Tolkien's Lord of the Rings has an unmatched range of good, believable and powerful appealing societies: The Shire, Tom Bombadil's little world, Bree, Rivendell, Lothlorien, Rohan, Minas Tirith - take your pick!

Lesser fantasy fails to provide any such vision of the good life (and is praised by mainstream literary critics for this lack - which they assert, from their nihilistic and purposively-destructive roots, makes it 'dark', 'edgy', 'realistic' and 'subversive' - the ultimate accolade of those who are ultimately motivated by despair and hatred) - and therefore cannot provide what we so desperately need.

Because utopia is a selective microcosm of Heaven, and Heaven is necessary for Hope - and Hope is a necessity for the good life.

What I would love to see is believable and realistic descriptions, creative depictions and speculative discussions on the subject of Heaven; and perhaps fantasy is the best vehicle for this at present.

Heaven has become (and not merely by accident - but also by purpose) unimaginable to modern man. Thus Heaven has become ineffectual: it must therefore be made imaginable, we need actively to imagine Heaven, and to engage with this imagination.

8 comments:

David Balfour said...

Perhaps another post (I would love to see this):

What do you imagine heaven to be like?

I personally really love William Arkle's paintings of tranquil, happy scenes with people walking in beautiful landscapes, playing and exploring, an enjoying creative pursuits!
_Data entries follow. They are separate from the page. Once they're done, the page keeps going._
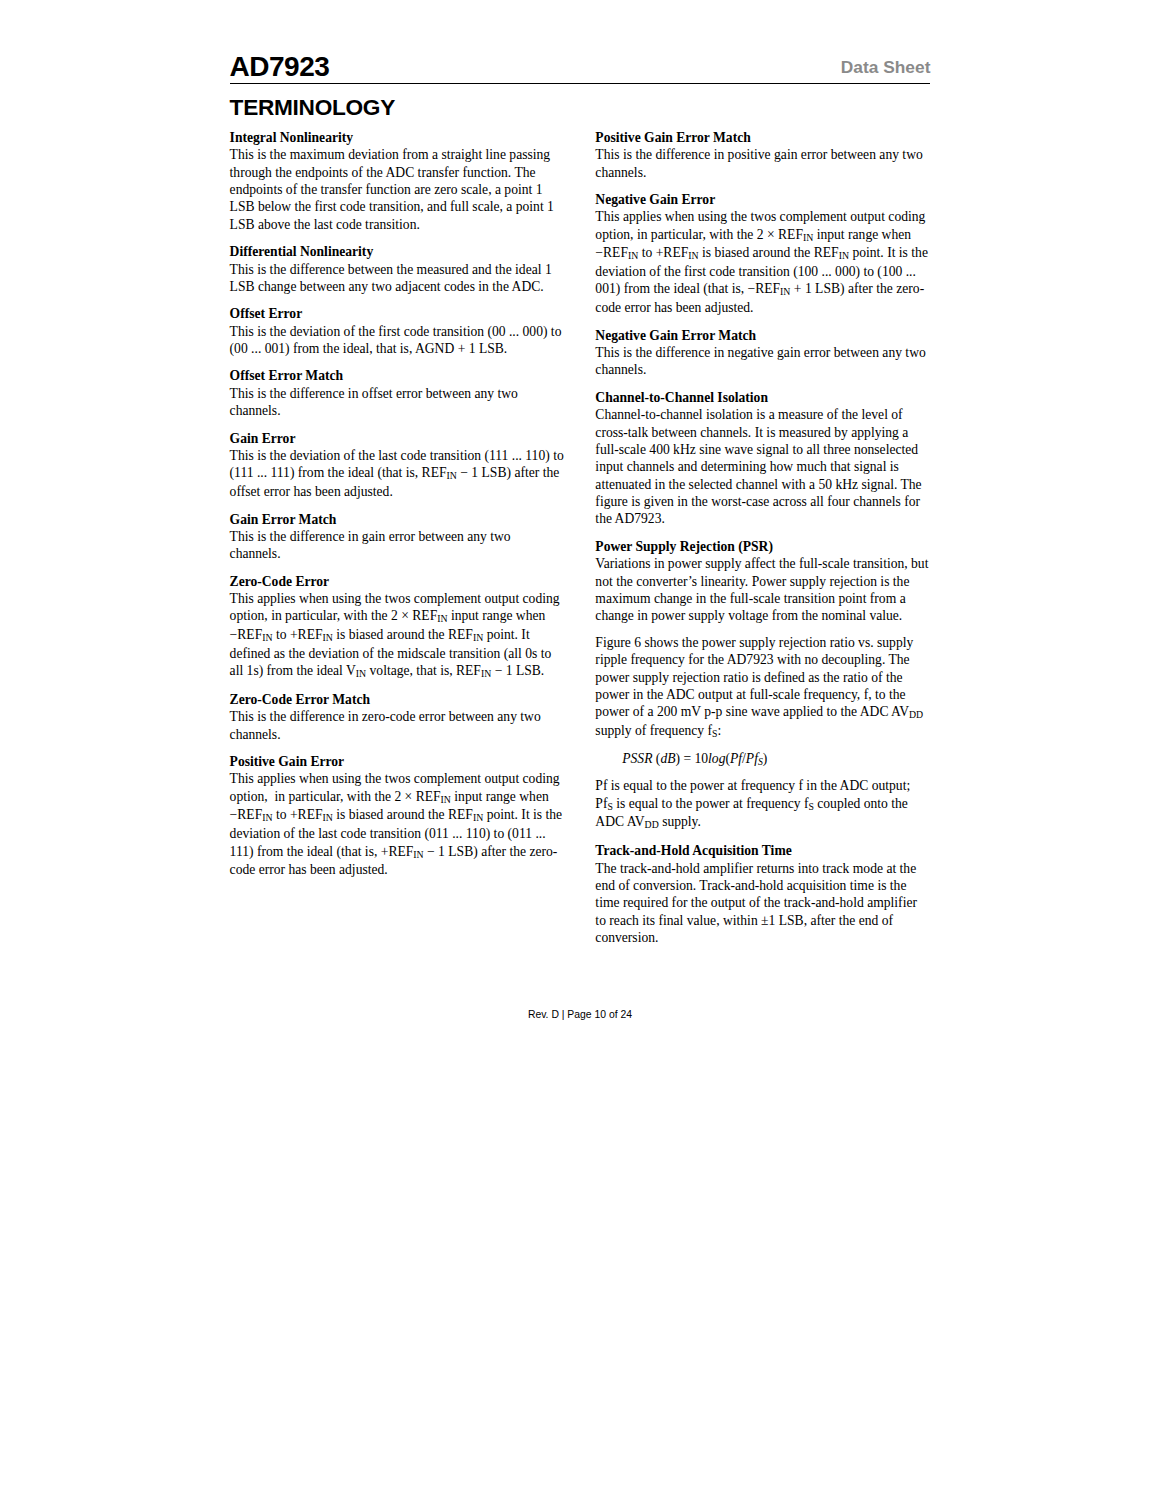AD7923
Data Sheet
TERMINOLOGY
Integral Nonlinearity
This is the maximum deviation from a straight line passing through the endpoints of the ADC transfer function. The endpoints of the transfer function are zero scale, a point 1 LSB below the first code transition, and full scale, a point 1 LSB above the last code transition.
Differential Nonlinearity
This is the difference between the measured and the ideal 1 LSB change between any two adjacent codes in the ADC.
Offset Error
This is the deviation of the first code transition (00 ... 000) to (00 ... 001) from the ideal, that is, AGND + 1 LSB.
Offset Error Match
This is the difference in offset error between any two channels.
Gain Error
This is the deviation of the last code transition (111 ... 110) to (111 ... 111) from the ideal (that is, REFIN − 1 LSB) after the offset error has been adjusted.
Gain Error Match
This is the difference in gain error between any two channels.
Zero-Code Error
This applies when using the twos complement output coding option, in particular, with the 2 × REFIN input range when −REFIN to +REFIN is biased around the REFIN point. It defined as the deviation of the midscale transition (all 0s to all 1s) from the ideal VIN voltage, that is, REFIN − 1 LSB.
Zero-Code Error Match
This is the difference in zero-code error between any two channels.
Positive Gain Error
This applies when using the twos complement output coding option, in particular, with the 2 × REFIN input range when −REFIN to +REFIN is biased around the REFIN point. It is the deviation of the last code transition (011 ... 110) to (011 ... 111) from the ideal (that is, +REFIN − 1 LSB) after the zero-code error has been adjusted.
Positive Gain Error Match
This is the difference in positive gain error between any two channels.
Negative Gain Error
This applies when using the twos complement output coding option, in particular, with the 2 × REFIN input range when −REFIN to +REFIN is biased around the REFIN point. It is the deviation of the first code transition (100 ... 000) to (100 ... 001) from the ideal (that is, −REFIN + 1 LSB) after the zero-code error has been adjusted.
Negative Gain Error Match
This is the difference in negative gain error between any two channels.
Channel-to-Channel Isolation
Channel-to-channel isolation is a measure of the level of cross-talk between channels. It is measured by applying a full-scale 400 kHz sine wave signal to all three nonselected input channels and determining how much that signal is attenuated in the selected channel with a 50 kHz signal. The figure is given in the worst-case across all four channels for the AD7923.
Power Supply Rejection (PSR)
Variations in power supply affect the full-scale transition, but not the converter’s linearity. Power supply rejection is the maximum change in the full-scale transition point from a change in power supply voltage from the nominal value.
Figure 6 shows the power supply rejection ratio vs. supply ripple frequency for the AD7923 with no decoupling. The power supply rejection ratio is defined as the ratio of the power in the ADC output at full-scale frequency, f, to the power of a 200 mV p-p sine wave applied to the ADC AVDD supply of frequency fS:
PSSR (dB) = 10log(Pf/PfS)
Pf is equal to the power at frequency f in the ADC output; PfS is equal to the power at frequency fS coupled onto the ADC AVDD supply.
Track-and-Hold Acquisition Time
The track-and-hold amplifier returns into track mode at the end of conversion. Track-and-hold acquisition time is the time required for the output of the track-and-hold amplifier to reach its final value, within ±1 LSB, after the end of conversion.
Rev. D | Page 10 of 24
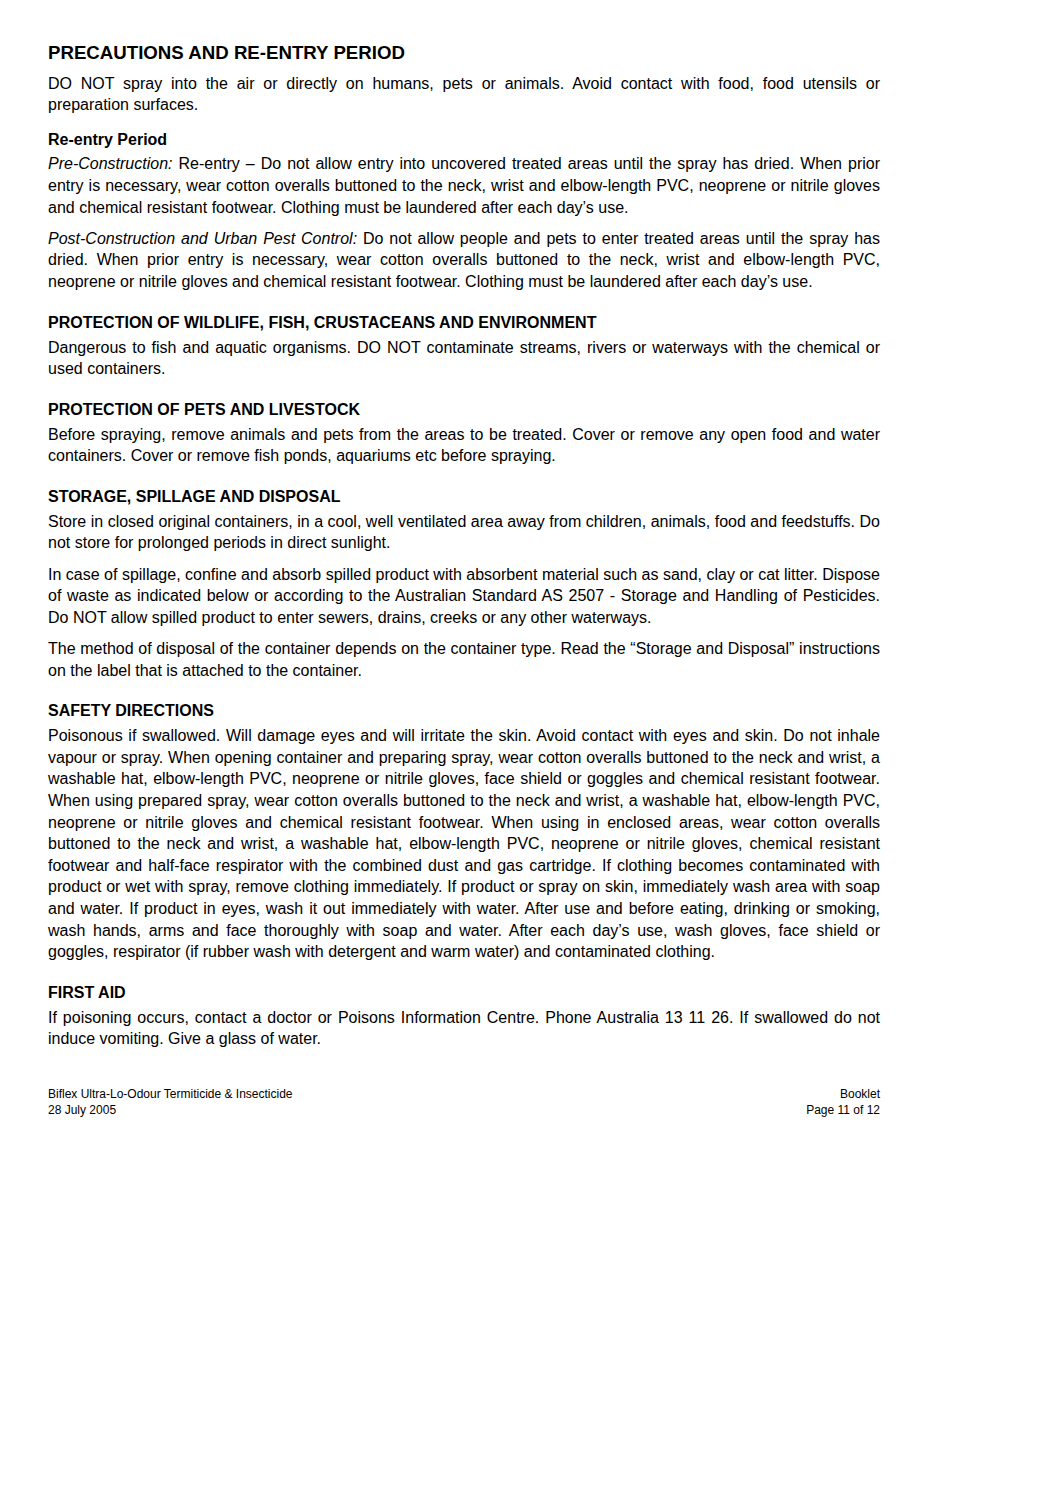PRECAUTIONS AND RE-ENTRY PERIOD
DO NOT spray into the air or directly on humans, pets or animals. Avoid contact with food, food utensils or preparation surfaces.
Re-entry Period
Pre-Construction: Re-entry – Do not allow entry into uncovered treated areas until the spray has dried. When prior entry is necessary, wear cotton overalls buttoned to the neck, wrist and elbow-length PVC, neoprene or nitrile gloves and chemical resistant footwear. Clothing must be laundered after each day’s use.
Post-Construction and Urban Pest Control: Do not allow people and pets to enter treated areas until the spray has dried. When prior entry is necessary, wear cotton overalls buttoned to the neck, wrist and elbow-length PVC, neoprene or nitrile gloves and chemical resistant footwear. Clothing must be laundered after each day’s use.
PROTECTION OF WILDLIFE, FISH, CRUSTACEANS AND ENVIRONMENT
Dangerous to fish and aquatic organisms. DO NOT contaminate streams, rivers or waterways with the chemical or used containers.
PROTECTION OF PETS AND LIVESTOCK
Before spraying, remove animals and pets from the areas to be treated. Cover or remove any open food and water containers. Cover or remove fish ponds, aquariums etc before spraying.
STORAGE, SPILLAGE AND DISPOSAL
Store in closed original containers, in a cool, well ventilated area away from children, animals, food and feedstuffs. Do not store for prolonged periods in direct sunlight.
In case of spillage, confine and absorb spilled product with absorbent material such as sand, clay or cat litter. Dispose of waste as indicated below or according to the Australian Standard AS 2507 - Storage and Handling of Pesticides. Do NOT allow spilled product to enter sewers, drains, creeks or any other waterways.
The method of disposal of the container depends on the container type. Read the “Storage and Disposal” instructions on the label that is attached to the container.
SAFETY DIRECTIONS
Poisonous if swallowed. Will damage eyes and will irritate the skin. Avoid contact with eyes and skin. Do not inhale vapour or spray. When opening container and preparing spray, wear cotton overalls buttoned to the neck and wrist, a washable hat, elbow-length PVC, neoprene or nitrile gloves, face shield or goggles and chemical resistant footwear. When using prepared spray, wear cotton overalls buttoned to the neck and wrist, a washable hat, elbow-length PVC, neoprene or nitrile gloves and chemical resistant footwear. When using in enclosed areas, wear cotton overalls buttoned to the neck and wrist, a washable hat, elbow-length PVC, neoprene or nitrile gloves, chemical resistant footwear and half-face respirator with the combined dust and gas cartridge. If clothing becomes contaminated with product or wet with spray, remove clothing immediately. If product or spray on skin, immediately wash area with soap and water. If product in eyes, wash it out immediately with water. After use and before eating, drinking or smoking, wash hands, arms and face thoroughly with soap and water. After each day’s use, wash gloves, face shield or goggles, respirator (if rubber wash with detergent and warm water) and contaminated clothing.
FIRST AID
If poisoning occurs, contact a doctor or Poisons Information Centre. Phone Australia 13 11 26. If swallowed do not induce vomiting. Give a glass of water.
Biflex Ultra-Lo-Odour Termiticide & Insecticide
28 July 2005
Booklet
Page 11 of 12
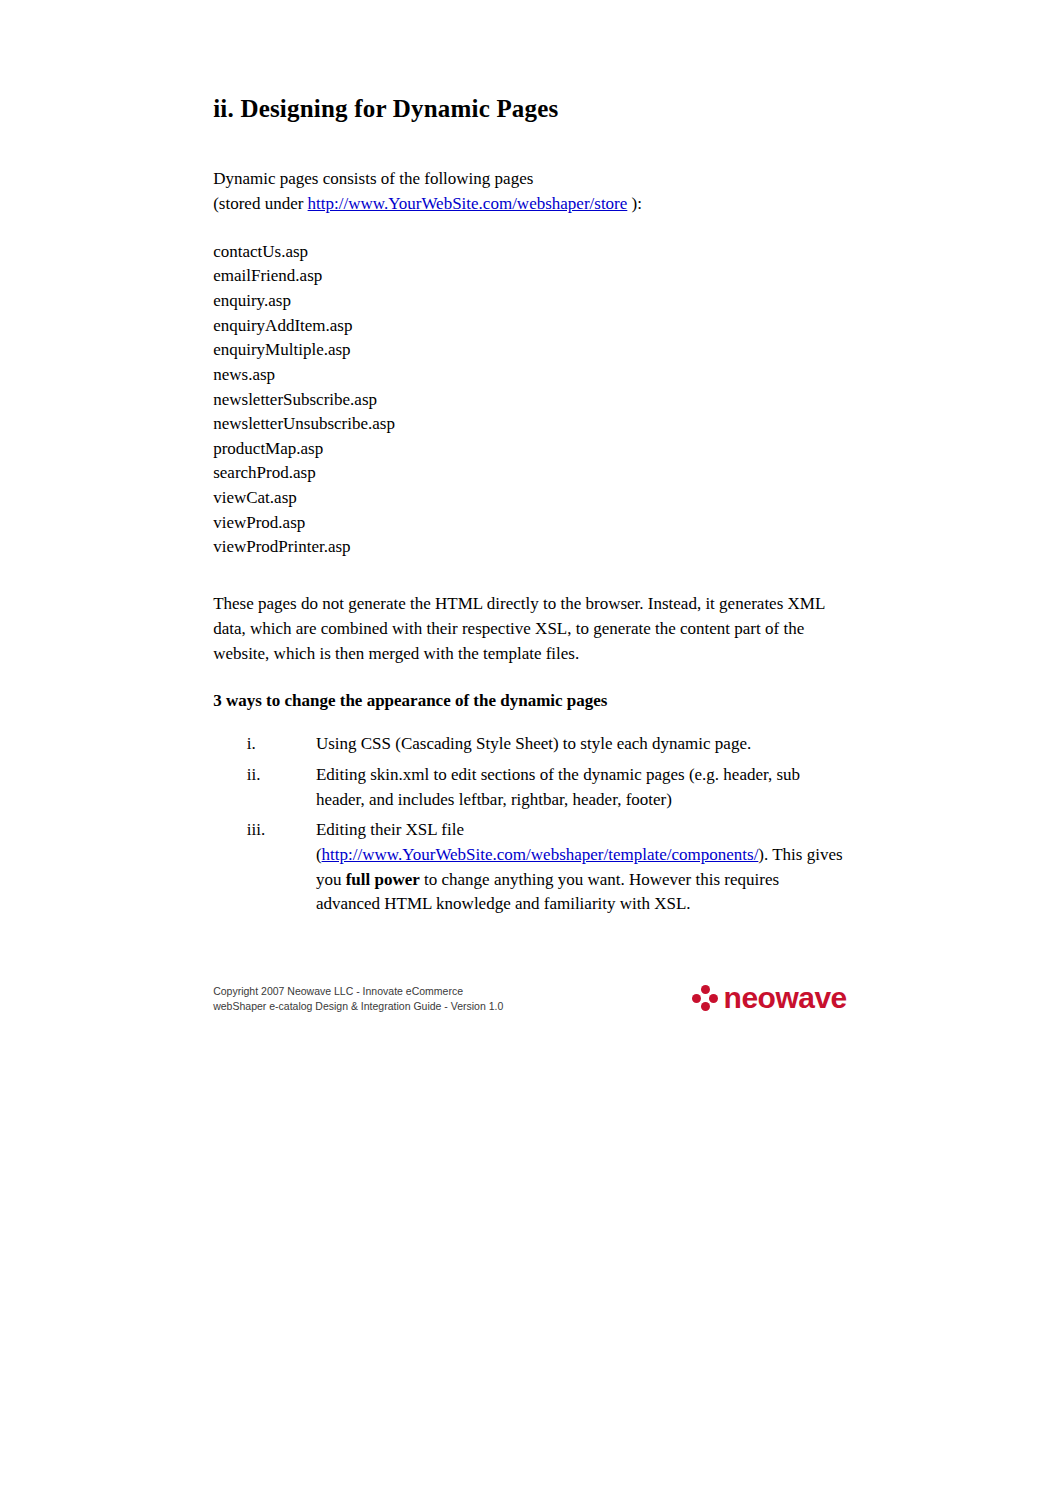ii. Designing for Dynamic Pages
Dynamic pages consists of the following pages
(stored under http://www.YourWebSite.com/webshaper/store ):
contactUs.asp
emailFriend.asp
enquiry.asp
enquiryAddItem.asp
enquiryMultiple.asp
news.asp
newsletterSubscribe.asp
newsletterUnsubscribe.asp
productMap.asp
searchProd.asp
viewCat.asp
viewProd.asp
viewProdPrinter.asp
These pages do not generate the HTML directly to the browser. Instead, it generates XML data, which are combined with their respective XSL, to generate the content part of the website, which is then merged with the template files.
3 ways to change the appearance of the dynamic pages
i. Using CSS (Cascading Style Sheet) to style each dynamic page.
ii. Editing skin.xml to edit sections of the dynamic pages (e.g. header, sub header, and includes leftbar, rightbar, header, footer)
iii. Editing their XSL file
(http://www.YourWebSite.com/webshaper/template/components/). This gives you full power to change anything you want. However this requires advanced HTML knowledge and familiarity with XSL.
Copyright 2007 Neowave LLC - Innovate eCommerce
webShaper e-catalog Design & Integration Guide - Version 1.0
neowave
Am I being naive to hope that the next life may be something like this (but of course with work, worship and further sacrifice of the ego ad well)?

*My email of yesterday was in response to the removed comments from yesterday's posts. My understanding was you had send me an email in response to these and hence my other email to which you replied and I received yesterday.

Bruce Charlton said...

@David - I didn't send you an e-mail - I just didn't post your comment because you didn't provide a useable reference!

(I posted your comment, and my reply to it - then I deleted both as being of the nature of a private exchange and of no interest to the general readership - I did this on the assumption that you got comments forwarded automatically. I usually delete private exchanges, when I remember; leaving only comments that have relatively lasting interest.)

I was trying to get you to transcribe the sentences from William W's book that you found interesting and relevant, because giving a page number isn't useful, given that the book is not online.

David Balfour said...

Ah I see. No I don't get comments forwarded automatically. I will upload the quote from WW'S book another time. I look forward to hearing more in relation to this thread also. I would love to hear more of what your and other readers conception of heaven is and what they imagine or belief it might be like.

Bruce Charlton said...

@David - The thing is, if I or most other people were just to plank-down a list of the characteristics of - say - Rivendell or The Shire, then it would sound like a set of bureaucratic bullet-points rather than a utopia!

To describe something beautiful such that beauty is communicated needs beautiful writing - and we can't all manage that.

John rockwell said...

For one

All construction used to be sacred reflecting the cosmic order(or refracting and making visible the glory of God):
https://orthosphere.wordpress.com/2016/04/18/architectural-ornament-dead-or-alive/

Where what is built is simualtaneously ornament and function.

In contrast to the construction of modernity for one.

That's what fantasy dreams up in the LOTR universe.

As well as functioning societies in general.

Don said...

A small cabin near a lake in the mountains. The lakes and streams are full of feisty trout. The mountain jays will take bread right out of your hands, my family is there and we play and fish all day and sing, make music, dance, and play games and just talk all night.

Don said...

Sorry to be OT but have you watched 'The Messengers' the show seems very LDS in it's cosmology.

Bruce Charlton said...

For depictions of Heaven that 'work for me' there is Adam Greenwood's 'Sweetness of Mormon Life' theme:

http://www.jrganymede.com/tag/on-the-sweetness-of-mormon-life/

which are lovingly-crafted epiphanic expansions of the kind of scenario Don depicts.

I find that there are such moments or short periods in life, and that they are often the things I remember - if I can notice them while they are happening, or just afterwards, then that can be extremely hope-full and motivating.

It is hard to decribe an overall picture of Heaven as a society or ecosystem (!), but it is rich with such moments, and we are able simultaneously to be In them and to Appreciate them.